Our study has limitations. First, the gut microbiome and conventional risk factors were measured only once at the initial assessment. Although the gut microbiome remains largely stable during adulthood, the microbial community is influenced by environment and cohabitation in the long term38,68,69; thus their effects on future disease may change from what we estimated here. In particular, the assessment of predictive capacity for the gut microbiome might be hindered by the overlapping nature of changes in the microbiome and aging-related processes that lead to disease67. Second, owing to unavailability, we did not assess the impact of family history of AD, a risk factor that may also capture important aspects of shared environment influencing gut microbiome composition70,71. Third, the generalizability of the microbiome and integrated risk models to other external cohorts could not be investigated owing to the paucity of large prospective studies with similar data types.
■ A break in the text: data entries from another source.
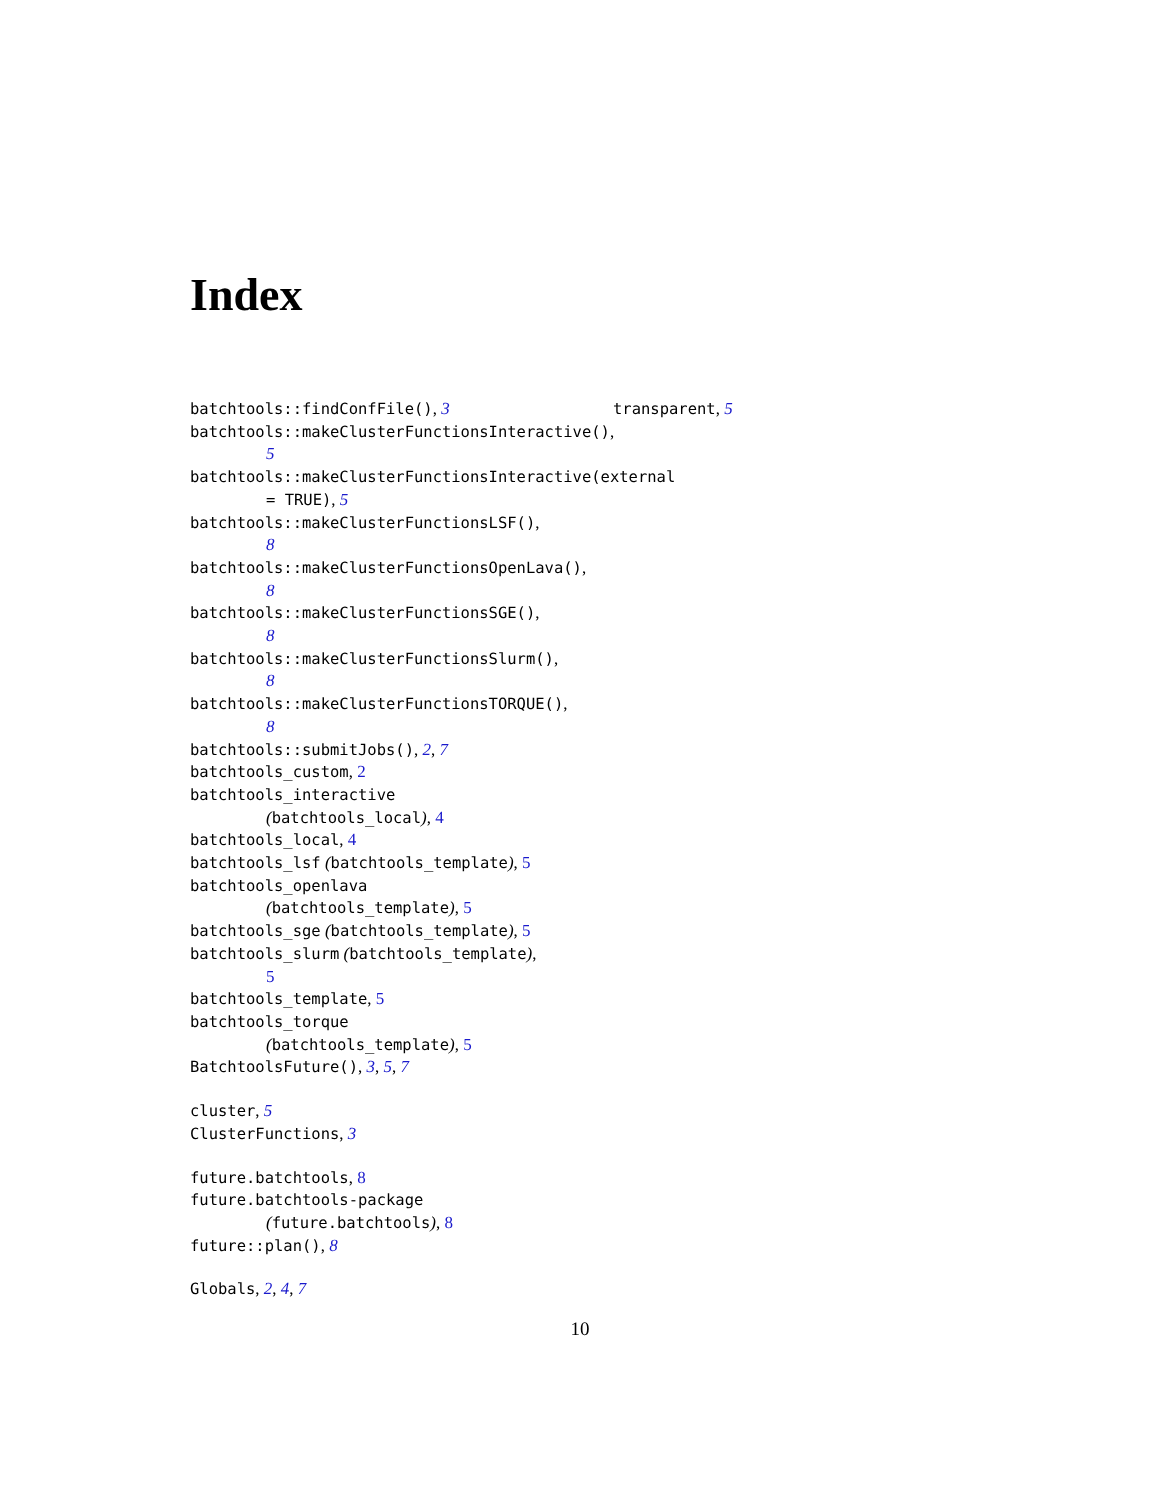Index
batchtools::findConfFile(), 3
batchtools::makeClusterFunctionsInteractive(),
5
batchtools::makeClusterFunctionsInteractive(external
= TRUE), 5
batchtools::makeClusterFunctionsLSF(),
8
batchtools::makeClusterFunctionsOpenLava(),
8
batchtools::makeClusterFunctionsSGE(),
8
batchtools::makeClusterFunctionsSlurm(),
8
batchtools::makeClusterFunctionsTORQUE(),
8
batchtools::submitJobs(), 2, 7
batchtools_custom, 2
batchtools_interactive
(batchtools_local), 4
batchtools_local, 4
batchtools_lsf (batchtools_template), 5
batchtools_openlava
(batchtools_template), 5
batchtools_sge (batchtools_template), 5
batchtools_slurm (batchtools_template),
5
batchtools_template, 5
batchtools_torque
(batchtools_template), 5
BatchtoolsFuture(), 3, 5, 7
cluster, 5
ClusterFunctions, 3
future.batchtools, 8
future.batchtools-package
(future.batchtools), 8
future::plan(), 8
Globals, 2, 4, 7
transparent, 5
10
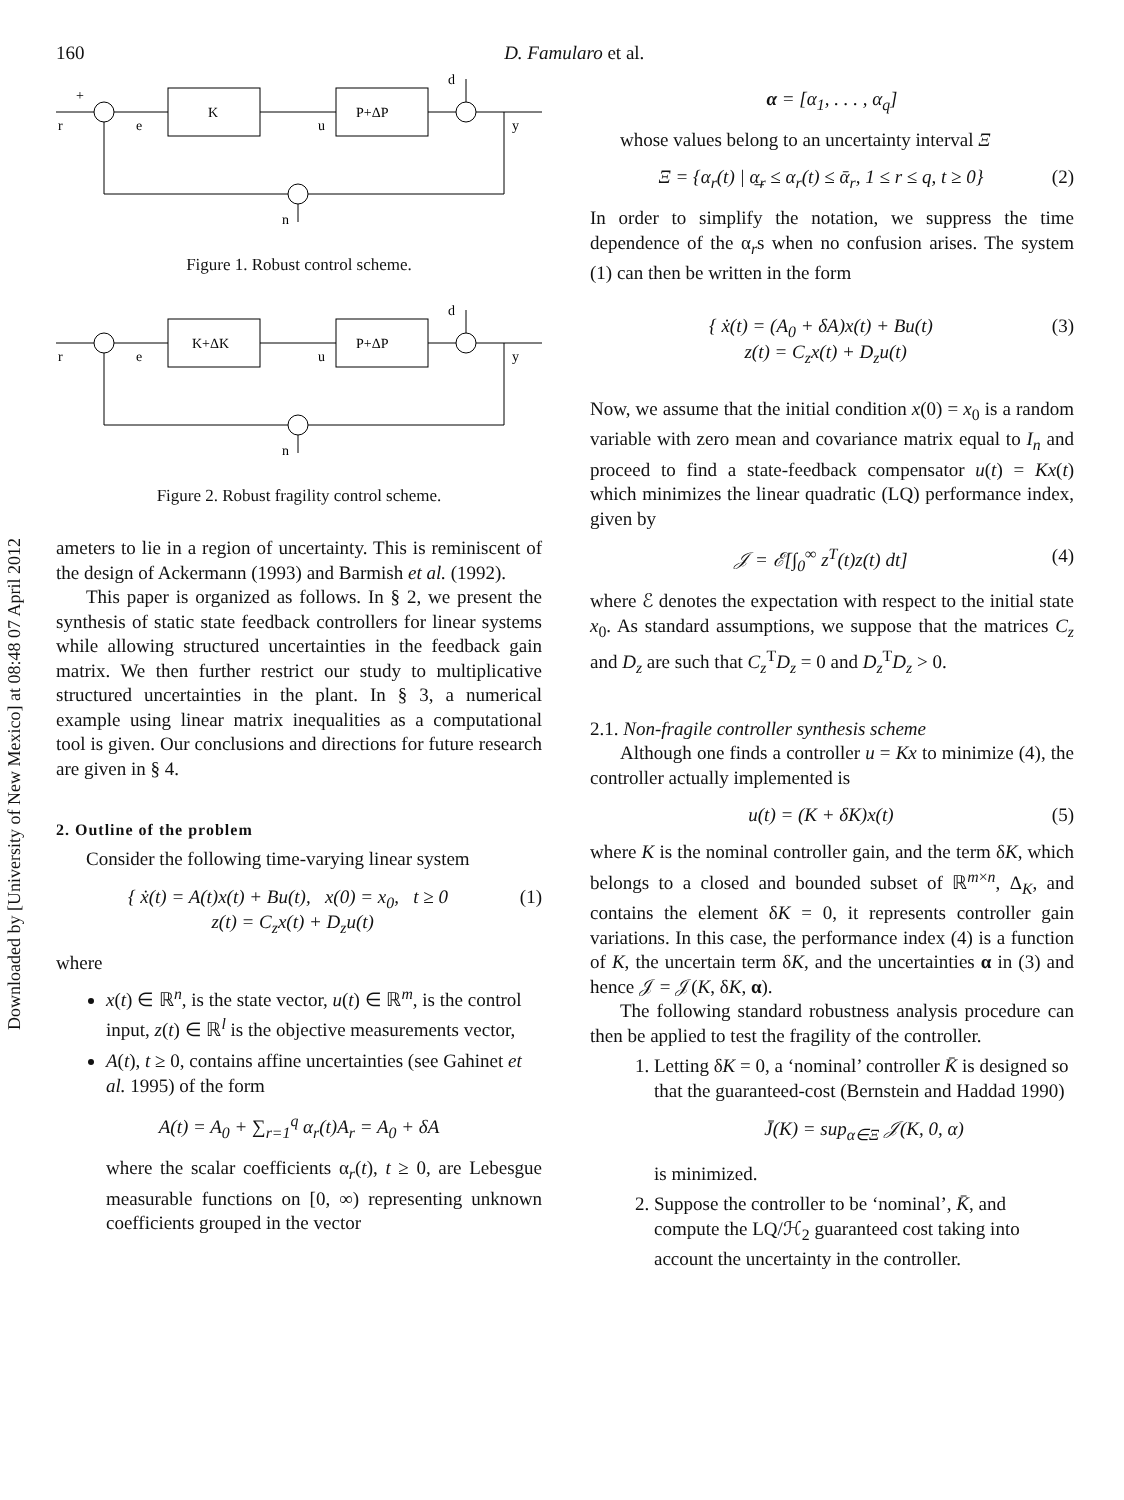Downloaded by [University of New Mexico] at 08:48 07 April 2012
160 D. Famularo et al.
K
P+ΔP
r
e
u
y
d
n
+
Figure 1. Robust control scheme.
K+ΔK
P+ΔP
r
e
u
y
d
n
Figure 2. Robust fragility control scheme.
ameters to lie in a region of uncertainty. This is reminiscent of the design of Ackermann (1993) and Barmish et al. (1992).
This paper is organized as follows. In § 2, we present the synthesis of static state feedback controllers for linear systems while allowing structured uncertainties in the feedback gain matrix. We then further restrict our study to multiplicative structured uncertainties in the plant. In § 3, a numerical example using linear matrix inequalities as a computational tool is given. Our conclusions and directions for future research are given in § 4.
2. Outline of the problem
Consider the following time-varying linear system
{ ẋ(t) = A(t)x(t) + Bu(t), x(0) = x<sub>0</sub>, t ≥ 0
z(t) = C<sub>z</sub>x(t) + D<sub>z</sub>u(t) (1)
where
x(t) ∈ ℝ<sup>n</sup>, is the state vector, u(t) ∈ ℝ<sup>m</sup>, is the control input, z(t) ∈ ℝ<sup>l</sup> is the objective measurements vector,
A(t), t ≥ 0, contains affine uncertainties (see Gahinet et al. 1995) of the form
A(t) = A<sub>0</sub> + ∑<sub>r=1</sub><sup>q</sup> α<sub>r</sub>(t)A<sub>r</sub> = A<sub>0</sub> + δA
where the scalar coefficients α<sub>r</sub>(t), t ≥ 0, are Lebesgue measurable functions on [0, ∞) representing unknown coefficients grouped in the vector
α = [α<sub>1</sub>, . . . , α<sub>q</sub>]
whose values belong to an uncertainty interval Ξ
Ξ = {α<sub>r</sub>(t) | α̲<sub>r</sub> ≤ α<sub>r</sub>(t) ≤ ᾱ<sub>r</sub>, 1 ≤ r ≤ q, t ≥ 0} (2)
In order to simplify the notation, we suppress the time dependence of the α<sub>r</sub>s when no confusion arises. The system (1) can then be written in the form
{ ẋ(t) = (A<sub>0</sub> + δA)x(t) + Bu(t)
z(t) = C<sub>z</sub>x(t) + D<sub>z</sub>u(t) (3)
Now, we assume that the initial condition x(0) = x<sub>0</sub> is a random variable with zero mean and covariance matrix equal to I<sub>n</sub> and proceed to find a state-feedback compensator u(t) = Kx(t) which minimizes the linear quadratic (LQ) performance index, given by
𝒥 = ℰ[∫<sub>0</sub><sup>∞</sup> z<sup>T</sup>(t)z(t) dt] (4)
where ℰ denotes the expectation with respect to the initial state x<sub>0</sub>. As standard assumptions, we suppose that the matrices C<sub>z</sub> and D<sub>z</sub> are such that C<sub>z</sub><sup>T</sup>D<sub>z</sub> = 0 and D<sub>z</sub><sup>T</sup>D<sub>z</sub> > 0.
2.1. Non-fragile controller synthesis scheme
Although one finds a controller u = Kx to minimize (4), the controller actually implemented is
u(t) = (K + δK)x(t) (5)
where K is the nominal controller gain, and the term δK, which belongs to a closed and bounded subset of ℝ<sup>m×n</sup>, Δ<sub>K</sub>, and contains the element δK = 0, it represents controller gain variations. In this case, the performance index (4) is a function of K, the uncertain term δK, and the uncertainties α in (3) and hence 𝒥 = 𝒥(K, δK, α).
The following standard robustness analysis procedure can then be applied to test the fragility of the controller.
1. Letting δK = 0, a ‘nominal’ controller K̄ is designed so that the guaranteed-cost (Bernstein and Haddad 1990)
J̄(K) = sup<sub>α∈Ξ</sub> 𝒥(K, 0, α)
is minimized.
2. Suppose the controller to be ‘nominal’, K̄, and compute the LQ/ℋ<sub>2</sub> guaranteed cost taking into account the uncertainty in the controller.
The composition of the human gut microbiome differs across geographically and culturally distinct settings, which can be attributed to variations in host genetics, immunity and behavioral features72,73. Last, our study cohort comprised European ancestry (Finnish) participants; thus predictive performance of the PRS and improvement over conventional risk factors may not generalize to other demographics and healthcare systems, particularly as the predictive performance of the PRSs derived in Europeans is known to be attenuated when applied to populations of non-European ancestries74,75,76.

In summary, this work presents one of the first studies on prediction of incident common complex diseases integrating PRSs, gut metagenomics and clinical metadata. Our study highlights potential limitations in the use of the human gut microbiome for improving clinical risk prediction despite its association with incident disease; however, larger studies are warranted to better quantify potential incremental gains. Overall, we show that integrating PRSs and gut metagenomic scores can maximize predictive capacity for common diseases over conventional risk factors alone.

Methods

Study design

The FINRISK surveys have been conducted to investigate risk factors for major chronic noncommunicable diseases every 5 years since 1972 in Finland77. This work was based on the FINRISK 2002 cohort, which contains metagenome data linked to comprehensive metadata at a baseline clinical visit and prospective follow-up and has been studied for the association between gut microbiota and various health outcomes4,26,28,29,31,78. The study included independent and representative population samples of six geographical areas of Finland: (1) North Karelia, (2) North Savo, (3) Turku and Loimaa, (4) Helsinki and Vantaa, (5) Oulu and (6) Lapland; these were randomly drawn from the National Population Information System47. With an overall participant rate of 65%, the FINRISK 2002 cohort comprised a total of 8,783 individuals, including both men and woman, out of 13,498 invitees aged 25–74 years. The participants filled in self-administered questionnaires, undertook health examinations conducted by trained personnel at the study sites and donated biological samples including venous blood and stool. All participants gave written informed consent and the study protocol was approved by the Coordinating Ethics Committee of the Helsinki University Hospital District (ref. no. 558/E3/2001). The FINRISK participation was voluntary and no financial compensation was paid. The surveys were conducted in accordance with the World Medical Association’s Declaration of Helsinki on ethical principles. In the present study, we included individuals whose genotyping data and shotgun metagenomics sequencing of stool samples were both available. We excluded individuals with (1) low reads of metagenomic sequencing (total mapped reads <100,000), (2) baseline pregnancy, (3) BMI ≤40 kg m−2 or <16.5 kg m−2 and (4) antibiotic use up to 1 month before baseline. Altogether, samples from 5,676 participants were eligible for the present study.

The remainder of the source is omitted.